Well, I don't know. I think a good bit of your knowledge of a pack of matches either is accompanied by, or simply is, linguistic. You hold your knowledge of the book of matches partly (or entirely?) as a set of words about it. So if you now say to someone, "no, the bigger pack of matches" and they hand you the one you want, well, now both of your ideas about what bigness means would seem to correspond. Scientists need even more precise descriptions so they use mathematical formulas, but formulas that communicate the same thing about the item in question to both people using them. Again, exactly the same thing? No. Every breakdown in communication shows that our underderstandings aren't exactly matched. But every successful act of communication shows there's some congruence.
 
Just got back from the second (and final for this week) presentation of the first part of the second circle, in the other library.

It went GREAT :D

(by contrast, the one in the previous library, the previous Monday, was HORRIBLE).

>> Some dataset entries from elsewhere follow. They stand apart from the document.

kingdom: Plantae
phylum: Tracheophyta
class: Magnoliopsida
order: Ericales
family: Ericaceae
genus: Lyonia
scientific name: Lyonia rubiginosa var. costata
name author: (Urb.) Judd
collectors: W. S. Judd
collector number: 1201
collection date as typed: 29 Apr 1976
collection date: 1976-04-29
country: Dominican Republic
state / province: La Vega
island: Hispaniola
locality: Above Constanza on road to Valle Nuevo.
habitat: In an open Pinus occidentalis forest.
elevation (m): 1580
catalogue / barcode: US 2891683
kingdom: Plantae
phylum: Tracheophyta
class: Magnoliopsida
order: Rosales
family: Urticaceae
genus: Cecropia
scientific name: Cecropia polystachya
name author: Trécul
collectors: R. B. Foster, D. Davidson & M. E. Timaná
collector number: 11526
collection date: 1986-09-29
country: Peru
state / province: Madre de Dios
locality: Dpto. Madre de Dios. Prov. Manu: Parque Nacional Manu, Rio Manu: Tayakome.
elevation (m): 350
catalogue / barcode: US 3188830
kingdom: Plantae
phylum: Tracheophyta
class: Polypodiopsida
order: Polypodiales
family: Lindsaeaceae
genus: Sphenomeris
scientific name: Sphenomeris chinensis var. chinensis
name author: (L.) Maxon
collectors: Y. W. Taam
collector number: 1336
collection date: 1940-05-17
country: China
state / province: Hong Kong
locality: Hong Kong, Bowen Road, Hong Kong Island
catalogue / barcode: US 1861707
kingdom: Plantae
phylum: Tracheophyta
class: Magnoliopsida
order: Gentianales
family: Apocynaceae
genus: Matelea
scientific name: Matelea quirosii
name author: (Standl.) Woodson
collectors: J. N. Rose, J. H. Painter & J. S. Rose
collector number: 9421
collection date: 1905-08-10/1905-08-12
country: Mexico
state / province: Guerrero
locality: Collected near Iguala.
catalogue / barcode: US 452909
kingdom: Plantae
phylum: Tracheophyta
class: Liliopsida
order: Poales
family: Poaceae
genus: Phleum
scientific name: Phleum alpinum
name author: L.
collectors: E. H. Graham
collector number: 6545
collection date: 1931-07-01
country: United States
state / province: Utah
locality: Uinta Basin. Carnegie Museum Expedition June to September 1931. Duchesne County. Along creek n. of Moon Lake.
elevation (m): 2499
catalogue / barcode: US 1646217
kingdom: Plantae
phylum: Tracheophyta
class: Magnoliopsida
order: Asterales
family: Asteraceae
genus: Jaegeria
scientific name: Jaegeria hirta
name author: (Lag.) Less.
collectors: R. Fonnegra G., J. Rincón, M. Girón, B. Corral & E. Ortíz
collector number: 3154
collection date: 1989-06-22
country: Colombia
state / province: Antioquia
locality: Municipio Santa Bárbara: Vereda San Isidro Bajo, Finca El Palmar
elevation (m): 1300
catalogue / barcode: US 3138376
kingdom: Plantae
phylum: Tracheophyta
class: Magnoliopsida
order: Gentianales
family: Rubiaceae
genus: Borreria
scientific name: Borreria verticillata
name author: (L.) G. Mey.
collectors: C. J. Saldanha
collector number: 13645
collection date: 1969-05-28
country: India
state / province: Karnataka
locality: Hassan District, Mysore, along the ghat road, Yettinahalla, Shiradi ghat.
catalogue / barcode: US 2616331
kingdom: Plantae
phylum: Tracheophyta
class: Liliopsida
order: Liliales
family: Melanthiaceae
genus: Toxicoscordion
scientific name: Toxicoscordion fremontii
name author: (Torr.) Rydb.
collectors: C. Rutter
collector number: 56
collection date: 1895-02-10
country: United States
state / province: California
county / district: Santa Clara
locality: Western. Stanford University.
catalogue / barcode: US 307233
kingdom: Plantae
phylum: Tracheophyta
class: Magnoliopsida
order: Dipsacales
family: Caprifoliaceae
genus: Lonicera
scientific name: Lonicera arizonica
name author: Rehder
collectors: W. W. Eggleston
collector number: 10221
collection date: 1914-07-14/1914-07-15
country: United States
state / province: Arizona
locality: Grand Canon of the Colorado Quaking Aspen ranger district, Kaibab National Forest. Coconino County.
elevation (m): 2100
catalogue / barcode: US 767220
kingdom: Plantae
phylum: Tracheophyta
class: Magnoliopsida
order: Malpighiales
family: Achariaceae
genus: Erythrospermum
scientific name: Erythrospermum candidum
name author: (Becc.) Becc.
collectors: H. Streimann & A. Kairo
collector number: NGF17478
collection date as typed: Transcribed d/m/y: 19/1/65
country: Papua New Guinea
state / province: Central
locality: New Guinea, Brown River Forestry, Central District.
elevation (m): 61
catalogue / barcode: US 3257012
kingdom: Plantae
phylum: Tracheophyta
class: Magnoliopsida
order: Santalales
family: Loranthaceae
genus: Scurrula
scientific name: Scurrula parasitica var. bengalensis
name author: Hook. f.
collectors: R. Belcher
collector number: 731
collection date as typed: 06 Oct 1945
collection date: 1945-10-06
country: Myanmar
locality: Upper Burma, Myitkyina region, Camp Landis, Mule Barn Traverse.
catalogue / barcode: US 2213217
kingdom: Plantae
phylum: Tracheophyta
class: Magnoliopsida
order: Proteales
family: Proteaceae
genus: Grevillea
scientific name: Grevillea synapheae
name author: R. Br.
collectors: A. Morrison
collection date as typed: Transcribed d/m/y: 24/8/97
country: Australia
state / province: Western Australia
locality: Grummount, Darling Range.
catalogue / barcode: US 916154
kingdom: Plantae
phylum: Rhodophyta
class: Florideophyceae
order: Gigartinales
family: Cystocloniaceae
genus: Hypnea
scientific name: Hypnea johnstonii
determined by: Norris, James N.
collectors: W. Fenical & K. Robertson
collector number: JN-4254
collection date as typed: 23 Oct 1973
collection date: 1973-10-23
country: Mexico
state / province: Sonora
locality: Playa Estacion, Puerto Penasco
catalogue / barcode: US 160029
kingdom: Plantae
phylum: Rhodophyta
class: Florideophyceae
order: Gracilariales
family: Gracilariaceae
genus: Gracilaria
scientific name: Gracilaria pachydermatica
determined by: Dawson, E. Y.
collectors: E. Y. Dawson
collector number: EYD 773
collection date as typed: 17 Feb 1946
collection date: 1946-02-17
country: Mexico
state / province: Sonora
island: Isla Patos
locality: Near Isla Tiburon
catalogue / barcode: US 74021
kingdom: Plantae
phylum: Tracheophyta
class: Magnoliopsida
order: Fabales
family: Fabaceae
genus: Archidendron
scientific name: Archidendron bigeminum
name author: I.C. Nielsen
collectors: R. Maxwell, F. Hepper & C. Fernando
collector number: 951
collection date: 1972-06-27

I am happy, though :) There was some discussion and i noted that the library program is not about defining what is correct in the philosophical statements examined, given they are naturally sensed/understood/reshaped differently by each person.

We talked of objects (material), ideas, math and axioms, whether this or that philosopher claimed we can ever have knowledge, and if there is a higher bringer of knowledge (eg some over-ideal, or even something godlike) in each system (eg Socratic, Eleatic, Heraklitan etc).
I felt like it was an honest and nice hour and something in the library, talking with 15 people there and not giving an endless lecture...
 
I do believe that i'm the man with 9 queens and 2 rooks sometimes (it's chessically possible) and people get scared and try to avoid me at all costs.

However, i can still be wielding 9 queens and be polite. What about "Hello, i'm a martial artist who has been learning how to kill people all his life (20+ years) and i can kill you in 15 seconds. But I won't. Actually i really like you"
 
9 queens and 2 rooks may be chessically possible. But it's not very chessically interesting. I presume you've got a king as well, otherwise that's just not chess. So, you've got 2 rooks, one king, and 5 queens on the back row. And 4 queens and 4 pawns on the second row.

Or do you mean, the standard back row, plus 8 queens, all pawns promoted? Yeah. That makes more sense. Don't see how you reach that, though, without willful cooperation from your opponent.